Kate's startup birdhouse business has a linear profit model with a slope of 10, meaning she earns $10 in profit per birdhouse sold after costs. The y-intercept is -600, indicating a $600 initial loss. To earn a $100 profit, she must sell at least 70 birdhouses.
The question involves creating a linear function to model the profits of a startup birdhouse business. The function is given as P(x) = 15x - (5x + 600), where x is the number of birdhouses sold and P(x) is the profit.
The total cost is represented by (5x + 600), which includes a fixed startup cost and a variable cost for making each birdhouse.

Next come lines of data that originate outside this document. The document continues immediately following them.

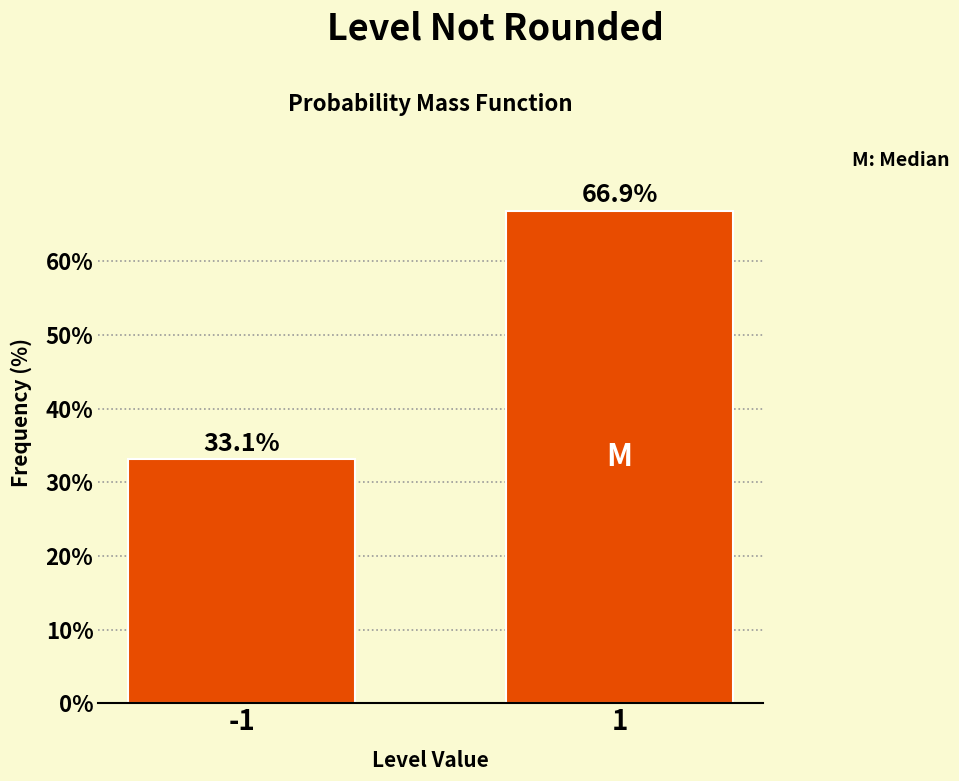

Reading left to right, list all the values displayed in this chart.

-1=33.1	1=66.9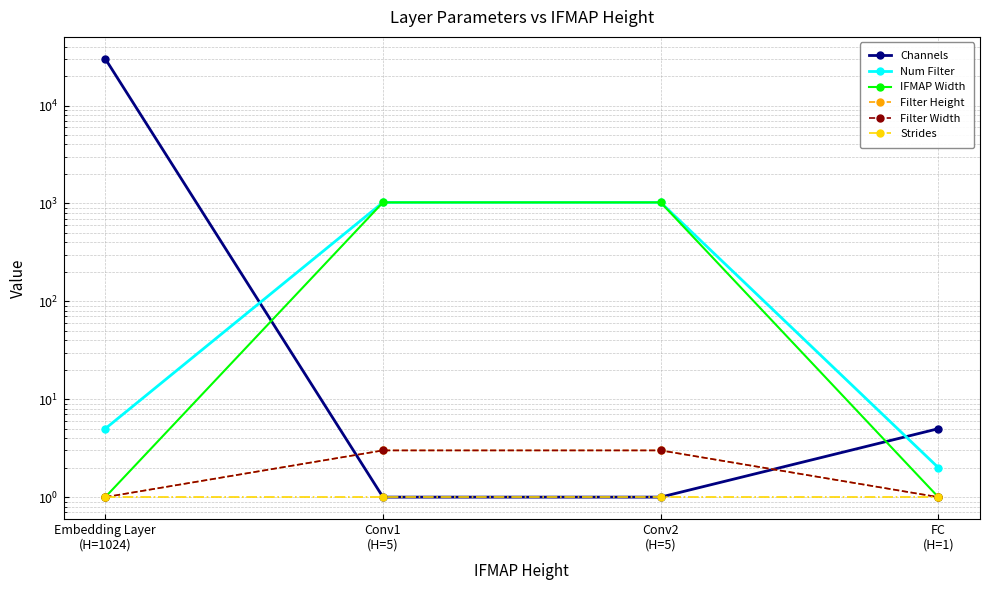

What is the label of the 2nd point from the right?

Conv2
(H=5)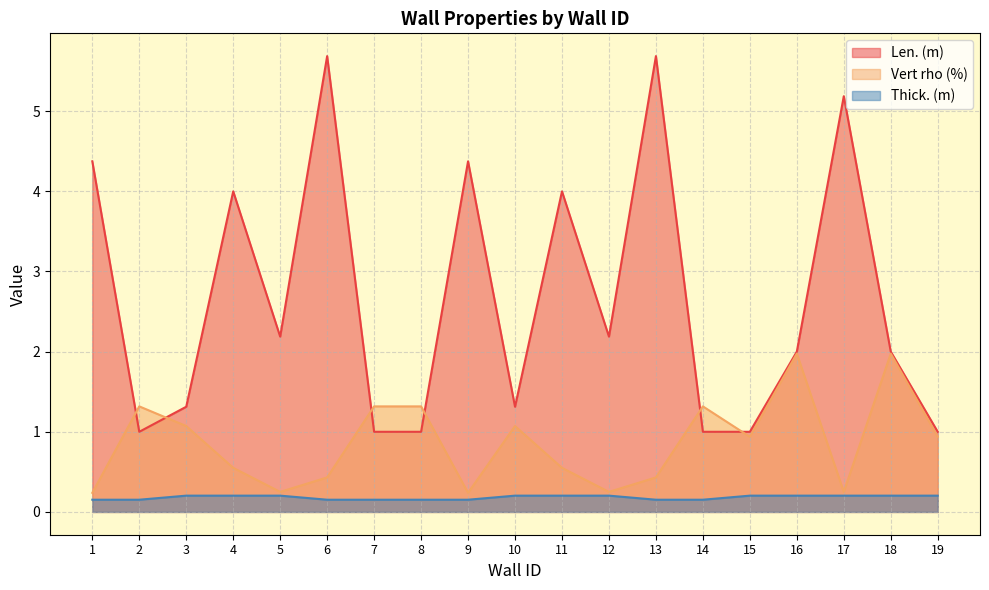

Reading right to left, extract all data points from this chart.

Len. (m): 1.0	2.0	5.2	2.0	1.0	1.0	5.7	2.2	4.0	1.3	4.4	1.0	1.0	5.7	2.2	4.0	1.3	1.0	4.4
Vert rho (%): 0.9	2.0	0.2	2.0	0.9	1.3	0.4	0.2	0.5	1.1	0.2	1.3	1.3	0.4	0.2	0.5	1.1	1.3	0.2
Thick. (m): 0.2	0.2	0.2	0.2	0.2	0.2	0.2	0.2	0.2	0.2	0.2	0.2	0.2	0.2	0.2	0.2	0.2	0.2	0.2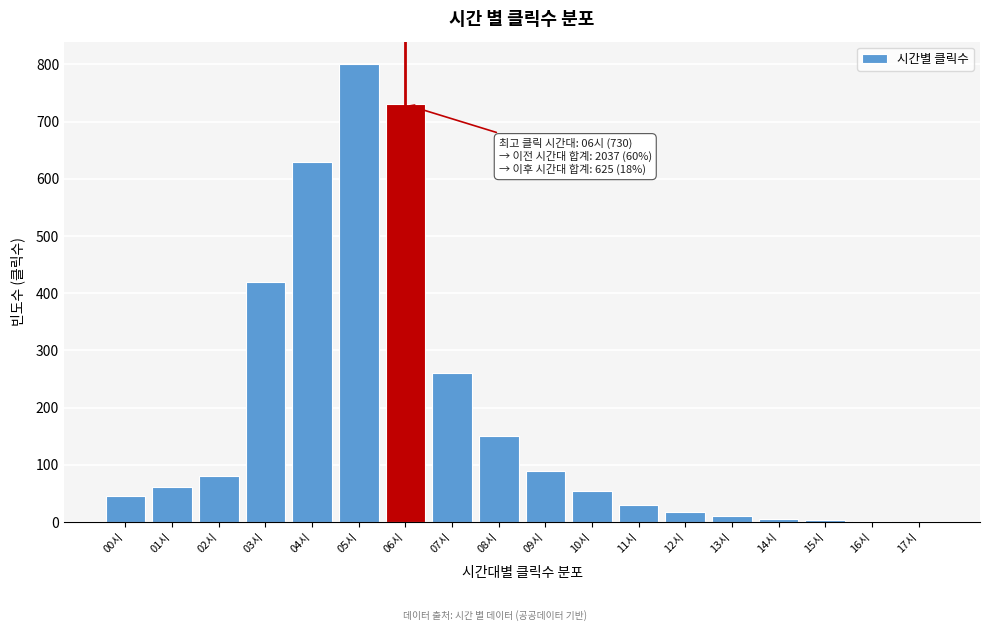

Which label corresponds to the largest value in the chart?

05시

The y-intercept of the function is -600, meaning that before any sales, the business has incurred a $600 startup cost. This reflects Kate's initial investment needed to start the business.
The slope of the profit function is 10 (15 - 5), not 15 as initially mentioned in the question. This means each birdhouse sold contributes $10 to the profit, after subtracting the cost of making the birdhouse.
To calculate the number of birdhouses Kate needs to sell to earn at least $100 in profit, we set up the inequality 10x - 600 ≥ 100. Solving for x gives us:
10x ≥ 700
x ≥ 70
Therefore, Kate needs to sell at least 70 birdhouses to achieve her profit goal of $100.